Secondo simulazioni della Banca d’Italia, l’impatto dei dazi prefigurati al 2 aprile (fino al 25% per autoveicoli e acciaio) potrebbe tradursi in una riduzione del fatturato totale di circa 1 punto percentuale.

Anche ipotizzando un completo trasferimento dell’aumento dei costi sui prezzi finali, il margine operativo si ridurrebbe al massimo di mezzo punto percentuale per tre imprese su quattro, senza mettere a rischio la tenuta generale.

Gli effetti, sottolinea il Centro studi di Unimpresa, possono concentrarsi su specifici settori e piccole imprese: i comparti più esposti alla domanda statunitense in termini di valore aggiunto sono la farmaceutica (24%), i mezzi di trasporto dell’aerospazio e della cantieristica (15%), i mobili, l’elettronica, la moda e gli autoveicoli (tra 6% e 8%).

Questi settori, pur colpiti più direttamente, sono generalmente caratterizzati da elevata produttività e margini elevati, il che ne attenua la vulnerabilità.

Diverso è il caso delle imprese di piccola dimensione, spesso concentrate su un unico mercato e con margini più bassi, per le quali anche un calo contenuto della domanda statunitense può avere effetti critici sul bilancio.

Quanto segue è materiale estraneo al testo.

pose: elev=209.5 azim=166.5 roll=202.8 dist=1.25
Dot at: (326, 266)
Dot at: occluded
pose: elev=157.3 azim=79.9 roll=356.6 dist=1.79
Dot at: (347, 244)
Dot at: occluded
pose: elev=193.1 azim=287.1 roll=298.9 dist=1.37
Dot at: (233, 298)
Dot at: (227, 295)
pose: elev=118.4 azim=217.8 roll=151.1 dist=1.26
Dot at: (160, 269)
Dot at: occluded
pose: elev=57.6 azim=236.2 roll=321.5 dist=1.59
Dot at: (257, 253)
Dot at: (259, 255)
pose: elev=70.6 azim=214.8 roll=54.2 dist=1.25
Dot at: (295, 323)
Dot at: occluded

Nel complesso, il sistema manifatturiero italiano presenta elementi strutturali in grado di reggere l’urto della nuova ondata protezionista americana, almeno nel breve periodo.

Tuttavia, conclude la nota, non vanno sottovalutate alcune vulnerabilità specifiche: le PMI con forte dipendenza dal mercato Usa e scarsa capacità di assorbire l’aumento dei costi; l’eventuale evoluzione della crisi in una guerra commerciale globale, con effetti a catena su domanda, mercati finanziari e catene del valore.